Cela faisait bien longtemps que je voulais le voir, légèrement inquiet quant au discours a priori fort discutable du film tout en me disant qu'avec un tel casting, cela ne pouvait être foncièrement mauvais. Et finalement... La vérité est un peu entre les deux. À défaut d'être personnel, Joel Schumacher prouve qu'il était capable d'un vrai savoir-faire hollywoodien, non sans quelques lourdeurs (l'utilisation de la musique, notamment), mais menant sa barque avec cohérence et efficacité, ces 140 minutes passant sans ennui, plusieurs scènes (notamment durant le procès) sachant faire leur effet, tout comme de montrer que les manœuvres pour arriver à ses fins viennent aussi bien de l'accusation que de la défense.

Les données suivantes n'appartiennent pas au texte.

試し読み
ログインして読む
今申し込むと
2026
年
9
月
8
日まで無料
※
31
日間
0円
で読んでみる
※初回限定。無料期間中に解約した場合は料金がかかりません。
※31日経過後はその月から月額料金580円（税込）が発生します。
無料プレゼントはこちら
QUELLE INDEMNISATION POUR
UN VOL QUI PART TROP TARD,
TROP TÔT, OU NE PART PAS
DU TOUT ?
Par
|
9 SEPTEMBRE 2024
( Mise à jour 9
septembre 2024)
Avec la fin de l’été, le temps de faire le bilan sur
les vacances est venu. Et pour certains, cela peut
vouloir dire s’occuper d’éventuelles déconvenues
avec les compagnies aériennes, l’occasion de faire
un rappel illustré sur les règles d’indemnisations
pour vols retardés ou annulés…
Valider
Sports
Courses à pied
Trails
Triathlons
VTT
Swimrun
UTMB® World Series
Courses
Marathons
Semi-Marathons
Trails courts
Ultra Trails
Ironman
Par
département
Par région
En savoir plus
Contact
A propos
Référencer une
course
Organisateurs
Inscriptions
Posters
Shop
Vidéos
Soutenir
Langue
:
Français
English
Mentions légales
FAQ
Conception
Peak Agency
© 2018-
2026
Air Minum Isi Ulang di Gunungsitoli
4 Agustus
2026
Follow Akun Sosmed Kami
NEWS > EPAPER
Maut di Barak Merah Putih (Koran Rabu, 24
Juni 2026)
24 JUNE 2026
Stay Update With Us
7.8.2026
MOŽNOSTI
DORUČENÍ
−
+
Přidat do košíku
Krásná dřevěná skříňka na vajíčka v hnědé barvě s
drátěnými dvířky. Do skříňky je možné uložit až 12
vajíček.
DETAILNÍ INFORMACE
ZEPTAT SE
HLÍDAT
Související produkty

L'ambiance tendue est bien retranscrite, la dimension passionnée prise par l'affaire entre la communauté noire et les suprémacistes amenant une tension, une violence crédible. Le réalisateur a également la bonne idée d'intégrer quelques légères notes d'humour, que ce soit dans la relation entre Jake et son acolyte ou Jake et Ellen, le scénario ayant l'intelligence de ne pas céder
à la tentation de l'histoire d'amour.
Enfin, comme j'ai pu l'évoquer, Schumacher a sorti la très grosse artillerie niveau interprétation : pour ne citer qu'eux, Matthew McConaughey, Sandra Bullock, Samuel L. Jackson, Kevin Spacey, Patrick McGoohan et Donald Sutherland, ayant tous un vrai rôle à jouer et le faisant bien (certains mieux que d'autres).
Malheureusement, et bien que l'on évite les propos ouvertement réacs ou trop simplistes, je reste fort dubitatif quand au regard parfois posé sur l'affaire. Si les noirs n'échappent pas totalement à la critique, convoquer ici le Klu Klux Klan pour montrer à quel point « le racisme, c'est mal », cela manque franchement de nuance, tout comme les méthodes du procureur pour essayer d'obtenir la peine de mort. Qu'une partie de l'Amérique soit infréquentable, c'est une évidence, mais de là à la réduire à une grosse opposition gentils/méchants, avec une justice pas loin d'être complaisante sur le sujet, ça me gêne.
L'indulgence dont on fait preuve vis-à-vis de l'accusé aussi (OK, c'était des ordures, mais cela reste un assassinat, malgré toutes les circonstances atténuantes possibles), tout comme certaines grosses ficelles
(en gros, on était à l'agonie juste avant le verdict, mais une intense plaidoirie bien larmoyante et tous les jurés changent d'avis comme par miracle : putain, c'est beau l'Amérique), avec bons sentiments finaux histoire de vraiment terminer sur une note positive, trop.
Sans doute le roman de John Grisham adapté ici était-il autrement plus développé, complexe qu'ici. Maintenant, c'est du travail de pro, suffisamment bien mené pour qu'on ait envie de suivre l'évolution du procès jusqu'au bout : reste qu'un œil autrement plus subtil sur le sujet aurait pu faire basculer ce « Droit de tuer ? » vers les titres importants des années 90. Pas mal, à défaut d'être bon.